Saranno il giornalista Domenico Quirico e la regista Paola Piacenza gli ospiti-protagonisti del prossimo appuntamento con “Astradoc – Viaggio nel cinema del reale” – organizzata da Arci Movie, Parallelo 41, Università Federico II e Coinor.
Venerdì 27 gennaio alle ore 20.30 si terrà la proiezione di “Ombre dal fondo” (Italia 2016, 71 minuti) un film di Paola Piacenza con Domenico Quirico prodotto da Luca Guadagnino e Luca Mosso.
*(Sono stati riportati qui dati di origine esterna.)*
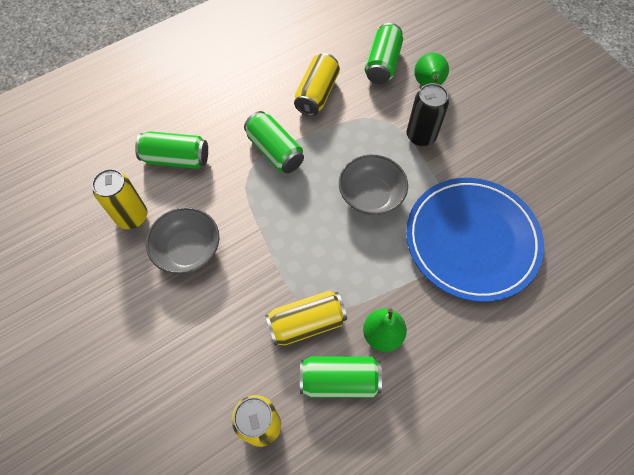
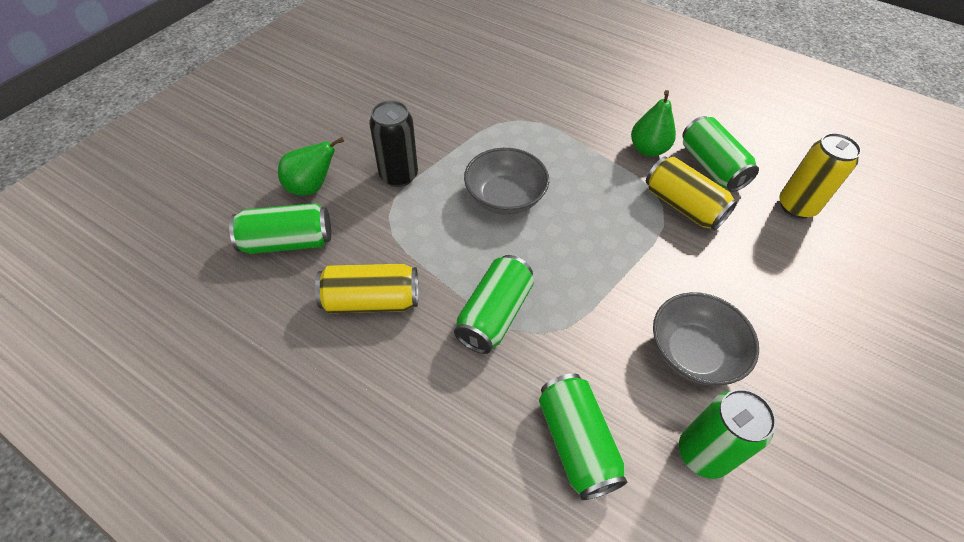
camera: 115 degrees left, 10 degrees down
yellow can [92,169,147,229] -> green can [679,389,776,479]
blue plate [406,178,544,302] -> none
Domenico Quirico, inviato del quotidiano «La Stampa», rapito in Siria l’8 aprile 2013 e liberato dopo 152 giorni di prigionia, rievoca la propria vita spesa a collezionare frammenti di vite altrui e ridiscende nel pozzo in cui il suo destino si fonde con quello dei protagonisti dei suoi racconti. La voce di Quirico ci accompagna a ricostruire quel momento e ci conduce lungo le traiettorie oggetto della sua narrazione. Accanto alla parola che costruisce il tessuto narrativo del film, ci sono le immagini del reporter in azione. Per la prima volta il giornalista accetta di condividere la sua esperienza sul campo: prima lungo il fronte russo-‐ucraino, poi nel viaggio di ritorno verso i luoghi della propria prigionia in Siria.
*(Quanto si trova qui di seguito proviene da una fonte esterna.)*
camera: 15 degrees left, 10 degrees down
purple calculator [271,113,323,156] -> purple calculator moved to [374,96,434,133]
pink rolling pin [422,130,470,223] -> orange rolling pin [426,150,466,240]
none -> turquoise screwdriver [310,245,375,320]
Ombre dal fondo è il racconto di una vita scandita dall’imperativo del racconto, dalla consuetudine a organizzare il «rumore del mondo» in parole, frasi, «fogli di carta, scritti, analisi, stupidaggini o genialità», secondo un’idea di giornalismo ormai in corso di archiviazione, come Quirico racconta davanti alla vecchia sede della Stampa, ormai vuota, abbandonata e coperta di graffiti. È la dolorosa presa di coscienza di essere approdati a un tempo che quel racconto ha ormai reso impossibile: con la registrazione della fine della propria storia, c’è inevitabile anche quella dell’intero universo in cui questa si inscrive e da cui trae senso.
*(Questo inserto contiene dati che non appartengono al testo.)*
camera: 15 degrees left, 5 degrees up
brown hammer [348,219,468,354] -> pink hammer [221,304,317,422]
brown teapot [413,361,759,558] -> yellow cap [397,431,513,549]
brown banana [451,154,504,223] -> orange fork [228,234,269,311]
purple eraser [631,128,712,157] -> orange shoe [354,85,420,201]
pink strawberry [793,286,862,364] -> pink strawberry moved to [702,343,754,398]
«Ho pensato a Domenico Quirico – dice la regista Paola Piacenza – come voce e volto di questo film quando era prigioniero in Siria. E non ho smesso di farlo quando è stato liberato. La personalità di Quirico è unica nel giornalismo italiano. La qualità del suo racconto, la profondità della sua partecipazione alle vicende di cui dà conto, vanno oltre il valore informativo degli articoli pubblicati sul giornale. Quirico è al 100% giornalista perché ha sposato l’etica della professione e i modi di investigazione che le sono propri, ma è anche e soprattutto un indagatore della condizione umana».
Insieme abbiamo deciso di filmare una serie di conversazioni. Fino a decidere di partire per uno dei fronti che l’inviato della Stampa ha raccontato nel corso della sua carriera: l’Ucraina e il conflitto con i ribelli filo‐russi. Mentre il dialogo proseguiva l’idea, la necessità, del ritorno nei luoghi che erano stati teatro della sua cattura e della sua prigionia, ha cominciato a rendersi evidente.
«Voglio tornare in Siria» confessa Quirico. «Perché non c’è viaggio senza ritorno e il mio ritorno non è a casa, il mio ritorno è lì. Dove tutto è cominciato e tutto è finito. Ma non sarà mai completamente finito finché non rimetto piede lì. Soltanto in quel momento potrò dire che per me questa storia è finita e la potrò mettere nel cassetto. Affioreranno allora ogni tanto i ricordi di questi 150 giorni, così come affiorano i ricordi di quando facevo il liceo. È nel rimettere piede lì che il cerchio si compie. Voglio ritrovare la casa dove sono stato chiuso. La tana sotterranea in cui c’erano gli scarafaggi, dove non c’era luce neanche di giorno, con questo senso di morire soffocati. Le piantagioni di meli dove siamo passati con questo popolo fuggiasco, sono sicuramente lì… la natura ricopre subito le tragedie, la vita riaffiora».